The use of multimedia communication has grown significantly in recent years, which has raised demand for image data compression. One popular technique for representing an image in an efficient format is image compression. It results in low rates of transmission by precisely lowering the number of bits required to store the images. Since medical image data is growing so quickly, there is a lot of research being done on how to upload and store large amounts of medical images in real time while having a limited amount of storage space and network bandwidth. But still, at this time, medical image compression technology is unable to optimize both rate and distortion. The goal of the proposed hybrid compression technique is to increase compression performance without losing the standard of the image. Even though they need a lot of storage, 3D medical images provide detailed information about disease. Optimal Multi-linear Singular Value Decomposition (OMLSVD) and deep auto-encoders are used in the current work to compress 3D healthcare images. The Federated Learning technique addresses the issues of data privacy and leakage by having each user train a model on its dataset before sending the model's local weights to a global federated server.
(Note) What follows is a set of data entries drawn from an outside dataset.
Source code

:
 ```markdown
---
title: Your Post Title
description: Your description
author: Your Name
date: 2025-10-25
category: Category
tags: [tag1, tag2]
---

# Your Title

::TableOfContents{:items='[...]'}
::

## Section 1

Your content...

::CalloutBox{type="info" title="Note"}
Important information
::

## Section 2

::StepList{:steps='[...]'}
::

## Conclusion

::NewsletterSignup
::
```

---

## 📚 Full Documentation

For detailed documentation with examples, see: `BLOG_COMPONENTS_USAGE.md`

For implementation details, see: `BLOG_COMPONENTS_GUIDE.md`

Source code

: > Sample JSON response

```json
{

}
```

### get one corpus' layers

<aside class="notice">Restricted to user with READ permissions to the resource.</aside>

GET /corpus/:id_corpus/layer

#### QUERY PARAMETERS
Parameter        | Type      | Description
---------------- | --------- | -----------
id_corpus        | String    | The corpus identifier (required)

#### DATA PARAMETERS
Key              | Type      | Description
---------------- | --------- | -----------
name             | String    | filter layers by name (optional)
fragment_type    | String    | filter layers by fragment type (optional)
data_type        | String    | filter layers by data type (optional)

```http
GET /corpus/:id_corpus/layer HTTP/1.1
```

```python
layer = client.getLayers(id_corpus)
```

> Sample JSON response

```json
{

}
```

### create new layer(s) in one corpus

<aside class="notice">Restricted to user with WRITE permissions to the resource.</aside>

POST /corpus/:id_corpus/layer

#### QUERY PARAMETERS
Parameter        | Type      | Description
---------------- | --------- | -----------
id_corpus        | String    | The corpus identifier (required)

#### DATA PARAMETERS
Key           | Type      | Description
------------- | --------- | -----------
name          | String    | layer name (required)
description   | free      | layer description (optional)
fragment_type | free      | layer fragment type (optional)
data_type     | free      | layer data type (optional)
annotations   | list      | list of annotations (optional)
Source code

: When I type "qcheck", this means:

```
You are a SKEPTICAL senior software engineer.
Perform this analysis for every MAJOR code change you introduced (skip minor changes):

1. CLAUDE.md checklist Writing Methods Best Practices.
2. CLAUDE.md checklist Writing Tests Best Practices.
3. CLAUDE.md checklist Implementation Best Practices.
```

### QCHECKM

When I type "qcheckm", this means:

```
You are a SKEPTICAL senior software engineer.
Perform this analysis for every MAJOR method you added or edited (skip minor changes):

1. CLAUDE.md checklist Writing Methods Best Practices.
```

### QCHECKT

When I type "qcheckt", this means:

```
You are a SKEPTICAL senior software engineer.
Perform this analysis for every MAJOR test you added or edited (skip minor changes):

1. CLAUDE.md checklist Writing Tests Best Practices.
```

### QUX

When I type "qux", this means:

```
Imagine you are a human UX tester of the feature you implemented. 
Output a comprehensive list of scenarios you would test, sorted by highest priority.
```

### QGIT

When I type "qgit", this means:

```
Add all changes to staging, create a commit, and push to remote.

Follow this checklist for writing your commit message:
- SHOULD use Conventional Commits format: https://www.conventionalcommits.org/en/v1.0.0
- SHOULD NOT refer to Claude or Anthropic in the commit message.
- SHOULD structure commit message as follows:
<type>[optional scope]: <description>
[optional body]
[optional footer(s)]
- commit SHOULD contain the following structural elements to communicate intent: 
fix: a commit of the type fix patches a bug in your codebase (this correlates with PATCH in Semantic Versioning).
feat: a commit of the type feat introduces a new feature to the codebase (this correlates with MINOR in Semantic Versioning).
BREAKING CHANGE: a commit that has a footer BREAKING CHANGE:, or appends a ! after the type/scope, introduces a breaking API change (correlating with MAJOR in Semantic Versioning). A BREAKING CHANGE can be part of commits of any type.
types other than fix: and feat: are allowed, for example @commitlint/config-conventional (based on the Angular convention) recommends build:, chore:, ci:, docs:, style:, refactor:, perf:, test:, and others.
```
So, use a federated server to get a global dataset weight without leaking or publishing datasets, protecting privacy. The quality of 3D compression images can be improved by using the proposed Hybrid approach. Experimental evaluation demonstrates SSIM values near 1 and high PSNR, indicating excellent reconstruction quality. Additionally, it compares the image with the compressed JPEG2000 and the proposed Hybrid approach. Since the images have different storage sizes, they all appear to be identical.